Monday 8. September 2025Prof. Denise Pumain
Emeritus Professor
University Paris
Panthéon-Sorbonne
Co-evolution and sustainability of
European cities
Over time (decades and even centuries) is observed a rather strong
persistency of structural properties (relative size and spacing, functional diversity and complementarity) of the European system of cities. We can explain this long sustainability of European cities through two major aspects of their dynamics that are emphasized in the evolutionary theory of urban systems. The first is the generic
adaptive process that is linked to the
spatial and hierarchical diffusion of innovations. This is revealed by century’s long urban growth patterns and
fluctuations that have similarities with
the stochastic Gibrat’s model, and by
the recent evolution in scaling laws of economic attributes corresponding
to the globalization of urban activities. The second process is an historical path dependence that is linked
with the configuration of interaction networks between cities and their regional environments. Differentiated models of territorial governance, border effects and geopolitical contexts including temporal barriers and cohesion policies are possible explanatory factors of these historical traces
in the urban evolution. These dynamic
trends may be considered by stakeholders in local and regional policies for ensuring the viability of such an urban geodiversity in the future.
Thursday 11. September 2025
Prof. Judith Miggelbrink
Professor of Regional Geography, University of Leipzig, Director of the Leibniz Institute for Regional Geography
Geographies in/of the
Anthropocene. Preliminary
thoughts from a human geography
perspective
What might human geography look
like if we truly take the planetary seriously – not just as backdrop or scale, but as a fundamental shift in how we
understand space, knowledge,and
responsibility? In this keynote, I explore how the “planetary turn” challenges us to rethink not only our geographies, but also the ways in which we produce and legitimize knowledge itself. Drawing on the visual and conceptual power of planetary imaginaries – from the iconic “blue marble” to
the debris-strewn landscapes of the
Anthropocene – I trace how planetary
thinking destabilizes inherited binaries such as global/local, nature/culture, and subject/object. This opens
the door to a reimagined human geography: one that is attuned to entangled temporalities, responsive to deep relationalities, and committed to pluriversal, situated knowledge practices and “tentacular thinking”
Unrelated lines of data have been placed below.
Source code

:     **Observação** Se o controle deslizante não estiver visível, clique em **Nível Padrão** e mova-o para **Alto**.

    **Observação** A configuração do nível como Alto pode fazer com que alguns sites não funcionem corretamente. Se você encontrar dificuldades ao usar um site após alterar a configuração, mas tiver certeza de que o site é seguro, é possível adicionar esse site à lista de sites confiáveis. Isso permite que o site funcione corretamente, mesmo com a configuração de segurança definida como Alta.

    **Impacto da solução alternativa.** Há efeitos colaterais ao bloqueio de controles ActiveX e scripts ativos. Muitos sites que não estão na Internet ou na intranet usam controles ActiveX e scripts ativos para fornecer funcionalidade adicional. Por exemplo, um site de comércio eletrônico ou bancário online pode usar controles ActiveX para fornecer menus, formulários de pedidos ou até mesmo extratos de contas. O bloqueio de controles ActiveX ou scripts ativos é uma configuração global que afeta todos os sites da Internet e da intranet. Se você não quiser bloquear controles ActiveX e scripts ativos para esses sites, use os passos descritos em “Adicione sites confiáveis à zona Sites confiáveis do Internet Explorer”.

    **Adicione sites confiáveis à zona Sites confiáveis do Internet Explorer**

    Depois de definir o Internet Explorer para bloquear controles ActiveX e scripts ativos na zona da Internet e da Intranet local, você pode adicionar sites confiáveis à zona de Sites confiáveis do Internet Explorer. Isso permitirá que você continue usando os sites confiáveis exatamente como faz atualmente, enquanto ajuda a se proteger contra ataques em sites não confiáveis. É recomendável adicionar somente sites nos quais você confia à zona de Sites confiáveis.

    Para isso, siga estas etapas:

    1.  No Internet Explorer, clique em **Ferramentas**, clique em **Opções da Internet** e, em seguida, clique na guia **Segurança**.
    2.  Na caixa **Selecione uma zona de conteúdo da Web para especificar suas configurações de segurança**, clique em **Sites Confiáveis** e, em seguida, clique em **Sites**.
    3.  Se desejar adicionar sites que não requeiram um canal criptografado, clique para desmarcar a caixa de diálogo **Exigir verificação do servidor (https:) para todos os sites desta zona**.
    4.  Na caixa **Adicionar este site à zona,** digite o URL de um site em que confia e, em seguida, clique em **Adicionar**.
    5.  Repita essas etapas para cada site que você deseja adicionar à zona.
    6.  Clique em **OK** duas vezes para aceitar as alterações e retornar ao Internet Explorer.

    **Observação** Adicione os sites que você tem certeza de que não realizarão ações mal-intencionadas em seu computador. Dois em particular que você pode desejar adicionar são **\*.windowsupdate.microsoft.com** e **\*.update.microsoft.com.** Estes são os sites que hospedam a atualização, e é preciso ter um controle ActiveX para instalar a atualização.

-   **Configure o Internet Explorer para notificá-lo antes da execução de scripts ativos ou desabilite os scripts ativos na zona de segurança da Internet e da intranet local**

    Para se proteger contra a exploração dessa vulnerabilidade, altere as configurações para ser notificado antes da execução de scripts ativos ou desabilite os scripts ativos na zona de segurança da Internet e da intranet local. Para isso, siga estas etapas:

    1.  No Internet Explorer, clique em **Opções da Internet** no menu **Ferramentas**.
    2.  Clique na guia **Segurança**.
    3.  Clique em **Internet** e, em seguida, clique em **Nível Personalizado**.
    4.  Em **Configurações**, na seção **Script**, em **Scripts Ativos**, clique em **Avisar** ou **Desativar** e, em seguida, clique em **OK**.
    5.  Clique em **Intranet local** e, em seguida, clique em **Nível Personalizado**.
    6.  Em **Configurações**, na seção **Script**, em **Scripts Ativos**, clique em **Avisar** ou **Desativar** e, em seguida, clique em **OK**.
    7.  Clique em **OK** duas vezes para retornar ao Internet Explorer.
(Haraway). While the planetary turn itself is far from uncontested – raising
critical questions about universality, positionality, scale, and power – it
nonetheless offers a provocative lens for rethinking the role of geography
today. In light of escalating ecological and epistemic crises, this is less a call for ready-made answers than an invitation to critically reflect on our modes of knowledge and to explore new, perhaps still uncertain, ways of engaging with a shared and fragile planet.